介護の仕事は一方通行ではありません。

私達は皆、誰でも年をとります。当たり前のことですが、介護の仕事をしている私がいつも忘れないようにしていることです。

 

それでも、つい「どうして忘れてしまうんだろう」「どうしてこんな事が出来ないのだろう」なんて思ってしまいます。介護の現場はいつも忙しく、仕事に追われていますから、つい利用者さんを焦らせてしまったり、困った人だと思ってしまったり。態度には出さなくても、どの職員も感じていることだと思います。
誰かが辞めてしまっても、人員の補充のないことなんて日常茶飯事ですから。

 

そんな時は、ある利用者さんの言葉を思い出します。
その日は朝からミスを連発してしまい、つい険しい顔になってしまっていた私。内心イライラしていました。

 

すると、認知症のおばあさんがニッコリと私の目をみて言ったのです。「どうしたの?悲しい顔してたら、素敵な朝が台無しよ。」
パッと目が覚めたような気持ちになりました。

 

本当にその通りだ。私は自分のミスくらいで、「素敵な朝」を自分で台無しにしようとしている。私の朝も、他の方の朝も。
続けてその方は言いました。
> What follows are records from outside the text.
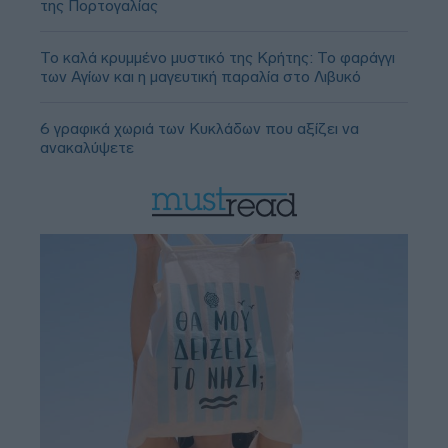
της Πορτογαλίας
Το καλά κρυμμένο μυστικό της Κρήτης: Το φαράγγι
των Αγίων και η μαγευτική παραλία στο Λιβυκό
6 γραφικά χωριά των Κυκλάδων που αξίζει να
ανακαλύψετε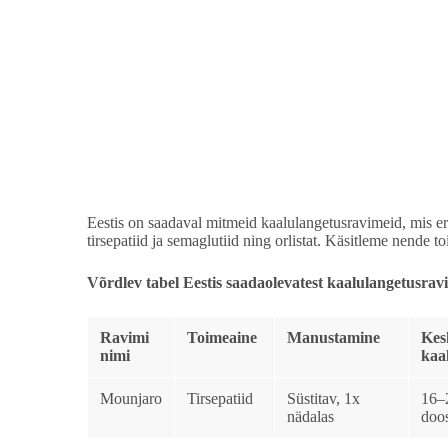
Eestis on saadaval mitmeid kaalulangetusravimeid, mis eri
tirsepatiid ja semaglutiid ning orlistat. Käsitleme nende t
Võrdlev tabel
Eestis saadaolevatest kaalulangetusravi
Ravimi
Toimeaine
Manustamine
Kes
nimi
kaa
Mounjaro
Tirsepatiid
Süstitav, 1x
16–
nädalas
doos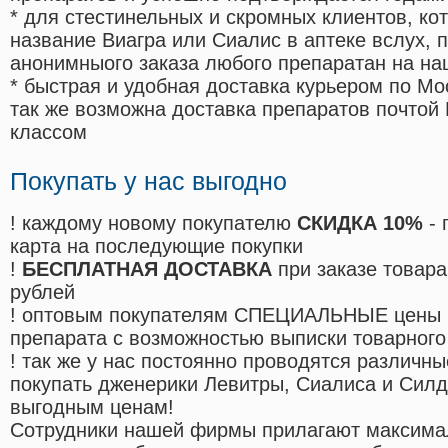
* для стестинельных и скромных клиентов, ко
название Виагра или Сиалис в аптеке вслух, 
анонимныого заказа любого препаратан на на
* быстрая и удобная доставка курьером по Мо
так же возможна доставка препаратов почтой 
классом
Покупать у нас выгодно
! каждому новому покупателю
СКИДКА 10%
- 
карта на последующие покупки
!
БЕСПЛАТНАЯ ДОСТАВКА
при заказе товара
рублей
! оптовым покупателям СПЕЦИАЛЬНЫЕ цены 
препарата с возможностью выписки товарного
! так же у нас постоянно проводятся различ
покупать дженерики Левитры, Сиалиса и Сил
выгодным ценам!
Cотрудники нашей фирмы прилагают максима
「悲しいことがあったのね。忘れてしまいなさいな」

 

介護の仕事をしていて良かったと心から感じる時です。
私達介護者が「助けている」なんて思いがちですが、決して一方通行ではないのですよね。
私達が頂いているものも大きいのです。

 

ちょっとぐらい嫌なことがあった時も私や他の方の「素敵な朝」を台無しにしてしまわないように。気持ちを切り替えて生活するように、自分に言い聞かせています。